##### EXTRACTED RECORDS

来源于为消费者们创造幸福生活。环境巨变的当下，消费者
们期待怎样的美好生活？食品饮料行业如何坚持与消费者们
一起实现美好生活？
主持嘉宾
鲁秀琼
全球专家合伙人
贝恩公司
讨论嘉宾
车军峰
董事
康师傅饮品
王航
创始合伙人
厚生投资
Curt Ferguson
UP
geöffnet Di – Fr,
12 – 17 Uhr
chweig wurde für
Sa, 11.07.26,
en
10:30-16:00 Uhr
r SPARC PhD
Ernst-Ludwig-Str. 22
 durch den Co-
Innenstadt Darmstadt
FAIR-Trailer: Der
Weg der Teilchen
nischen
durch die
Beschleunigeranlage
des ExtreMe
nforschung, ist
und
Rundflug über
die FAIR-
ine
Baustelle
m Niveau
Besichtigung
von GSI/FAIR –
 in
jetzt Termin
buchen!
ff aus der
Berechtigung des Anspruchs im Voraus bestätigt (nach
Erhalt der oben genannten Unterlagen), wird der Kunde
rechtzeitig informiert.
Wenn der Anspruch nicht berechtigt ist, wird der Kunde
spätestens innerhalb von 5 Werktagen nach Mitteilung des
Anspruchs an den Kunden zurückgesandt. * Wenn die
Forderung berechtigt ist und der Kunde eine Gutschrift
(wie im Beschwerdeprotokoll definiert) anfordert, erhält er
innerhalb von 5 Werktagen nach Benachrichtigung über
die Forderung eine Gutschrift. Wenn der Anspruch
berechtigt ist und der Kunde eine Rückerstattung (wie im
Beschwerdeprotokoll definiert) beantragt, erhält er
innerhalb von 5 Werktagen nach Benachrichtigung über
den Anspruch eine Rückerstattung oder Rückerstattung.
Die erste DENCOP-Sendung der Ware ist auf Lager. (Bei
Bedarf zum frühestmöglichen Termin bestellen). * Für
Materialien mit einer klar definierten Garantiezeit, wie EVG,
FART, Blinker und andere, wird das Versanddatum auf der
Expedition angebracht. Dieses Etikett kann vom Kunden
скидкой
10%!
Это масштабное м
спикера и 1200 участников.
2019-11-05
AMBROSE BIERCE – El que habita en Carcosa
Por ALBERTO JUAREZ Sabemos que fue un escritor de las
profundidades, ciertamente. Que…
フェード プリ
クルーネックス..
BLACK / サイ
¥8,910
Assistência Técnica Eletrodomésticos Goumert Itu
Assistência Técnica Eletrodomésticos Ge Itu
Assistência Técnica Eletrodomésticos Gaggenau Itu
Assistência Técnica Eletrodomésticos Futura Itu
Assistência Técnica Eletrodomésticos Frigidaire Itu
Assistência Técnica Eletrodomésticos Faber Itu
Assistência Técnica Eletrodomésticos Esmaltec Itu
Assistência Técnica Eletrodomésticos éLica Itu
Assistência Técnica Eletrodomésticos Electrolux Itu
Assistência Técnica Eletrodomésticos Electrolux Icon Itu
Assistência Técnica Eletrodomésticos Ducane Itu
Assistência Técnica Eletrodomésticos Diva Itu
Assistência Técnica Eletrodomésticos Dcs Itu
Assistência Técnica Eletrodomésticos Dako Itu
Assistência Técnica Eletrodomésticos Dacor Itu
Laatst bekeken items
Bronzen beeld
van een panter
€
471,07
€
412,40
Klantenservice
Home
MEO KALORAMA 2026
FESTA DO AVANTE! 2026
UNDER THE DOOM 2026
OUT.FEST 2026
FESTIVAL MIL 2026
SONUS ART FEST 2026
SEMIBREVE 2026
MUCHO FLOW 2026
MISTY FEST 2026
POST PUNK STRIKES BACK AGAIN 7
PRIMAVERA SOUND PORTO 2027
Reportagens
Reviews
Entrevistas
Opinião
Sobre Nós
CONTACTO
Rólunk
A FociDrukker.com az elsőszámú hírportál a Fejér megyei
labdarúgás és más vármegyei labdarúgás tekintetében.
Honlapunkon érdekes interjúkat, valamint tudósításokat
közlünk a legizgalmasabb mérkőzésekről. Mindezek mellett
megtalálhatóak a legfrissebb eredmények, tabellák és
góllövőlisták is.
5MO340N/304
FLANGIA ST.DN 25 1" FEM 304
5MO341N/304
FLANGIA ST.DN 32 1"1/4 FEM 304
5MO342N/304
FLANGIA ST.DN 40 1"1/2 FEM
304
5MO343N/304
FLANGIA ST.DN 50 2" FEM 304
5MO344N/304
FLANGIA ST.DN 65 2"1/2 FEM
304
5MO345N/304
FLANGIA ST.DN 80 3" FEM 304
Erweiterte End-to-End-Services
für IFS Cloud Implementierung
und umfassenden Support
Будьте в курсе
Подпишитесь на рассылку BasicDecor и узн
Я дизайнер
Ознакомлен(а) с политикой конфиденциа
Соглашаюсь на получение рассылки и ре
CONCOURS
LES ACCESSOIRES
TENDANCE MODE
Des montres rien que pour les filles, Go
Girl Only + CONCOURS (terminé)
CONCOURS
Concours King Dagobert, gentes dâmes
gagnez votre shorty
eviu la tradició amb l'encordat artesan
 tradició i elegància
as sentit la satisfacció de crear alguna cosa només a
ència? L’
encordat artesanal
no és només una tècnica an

##########

Each line from the one containing "5MO340N/304" to the end of the records should be echoed exactly, and no other line.

> **ANSWER FOR THE TASK**:
5MO340N/304
FLANGIA ST.DN 25 1" FEM 304
5MO341N/304
FLANGIA ST.DN 32 1"1/4 FEM 304
5MO342N/304
FLANGIA ST.DN 40 1"1/2 FEM
304
5MO343N/304
FLANGIA ST.DN 50 2" FEM 304
5MO344N/304
FLANGIA ST.DN 65 2"1/2 FEM
304
5MO345N/304
FLANGIA ST.DN 80 3" FEM 304
Erweiterte End-to-End-Services
für IFS Cloud Implementierung
und umfassenden Support
Будьте в курсе
Подпишитесь на рассылку BasicDecor и узн
Я дизайнер
Ознакомлен(а) с политикой конфиденциа
Соглашаюсь на получение рассылки и ре
CONCOURS
LES ACCESSOIRES
TENDANCE MODE
Des montres rien que pour les filles, Go
Girl Only + CONCOURS (terminé)
CONCOURS
Concours King Dagobert, gentes dâmes
gagnez votre shorty
eviu la tradició amb l'encordat artesan
 tradició i elegància
as sentit la satisfacció de crear alguna cosa només a
ència? L’
encordat artesanal
no és només una tècnica an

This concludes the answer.